This is the last installment of background information before we get to the meat and potatoes of this paper – dreams; however, it’s important background. So here it is, installment 9 of “Inner Vision and Synchronicity: Dream Work as Taught By Charles Fillmore and Carl Jung.”
Jungian Religion
Carl Jung’s exploration of Eastern, Western and primal religion and religious traditions is vast. His interest in religion was concentrated on effect of religious experience on the individual. “Religion, as the Latin word denotes, is a careful and scrupulous observation of what Rudolf Otto aptly termed the ‘numinosum,’ that is, a dynamic existence or effect not caused by an arbitrary act of will…The numinosum is either a quality of a visible object or the influence of an invisible presence causing a peculiar alteration of consciousness” (Jung, 1938, p. 4). A full volume (number 11) of his Collected Works is dedicated to the subject of Eastern and Western religion and his psychological treatment of religion garners mention in other volumes as well as countless articles and lectures. Jung was a baptized Protestant, but on account of his focus on the psychology of religion, he was sometimes questioned about his own personal views. Answering a question about his belief in the existence of God he said:
I am sufficiently convinced of the effects man has attributed
to a divine being. If I should express a belief beyond that
or should assert the existence of God, it would not only be
superfluous and inefficient, it would show that I am not
basing my opinion on facts… I am well satisfied with the
fact that I know experiences which I cannot avoid calling
numinous or divine (CW 18:1589).
Since Jung was an empiricist, his interest in religion was predicated on the facts of religious experience. He was of the opinion that humans only were able to conceive of an image of God, not totality of God. Because the facts surrounding God’s existence could not be fully known, discourse about what God is or is not would be generally untenable; however, there was some hope.
What God is in himself nobody knows; at least I don’t. Thus it is
beyond the reach of man to make valid statements about the divine
nature…I strongly advocate, therefore, a revision of our religious
formulas with the aid of psychological insight. It is the great
advantage of Protestantism that an intelligent discussion is possible.

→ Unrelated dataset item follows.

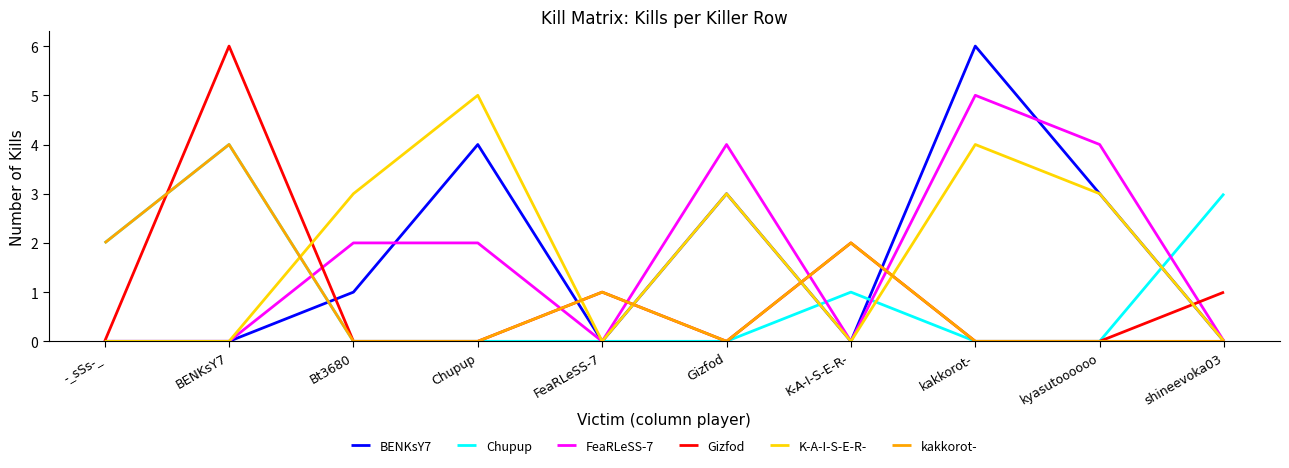

What is the total value across all series at Gizfod?

10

Protestantism should make use of this freedom. Only a thing that
changes and evolves, lives, but static things mean spiritual death
(CW 18:1595).
Regardless of his personal religious views, Jung recognized that one’s mental health was often a result of one’s religious or spiritual sense of well being. He said:
Among all my patients in the second half of life – that is to say,
over thirty-five – there has not been one whose problem in the
last resort was not that of finding a religious outlook on life.

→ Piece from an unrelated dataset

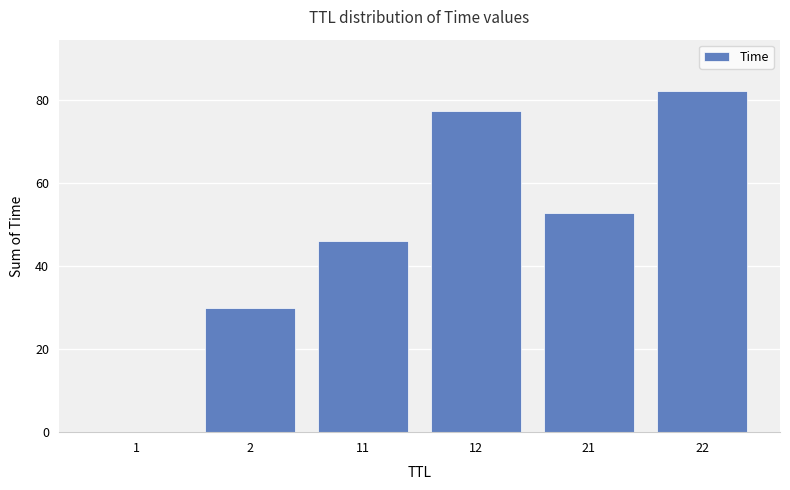

Are the bars grouped side by side (vs. stacked)?

No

It is safe to say that every one of them fell ill because he had
lost what the living religions of every age have given to their
followers, and not of them has been really healed who did not
regain his religious outlook. This of course has nothing
whatever to do with a particular creed or membership of a
church (CW 11:509).
Jung’s statement is a powerful witness to his belief that clergyman and doctor could and should work together.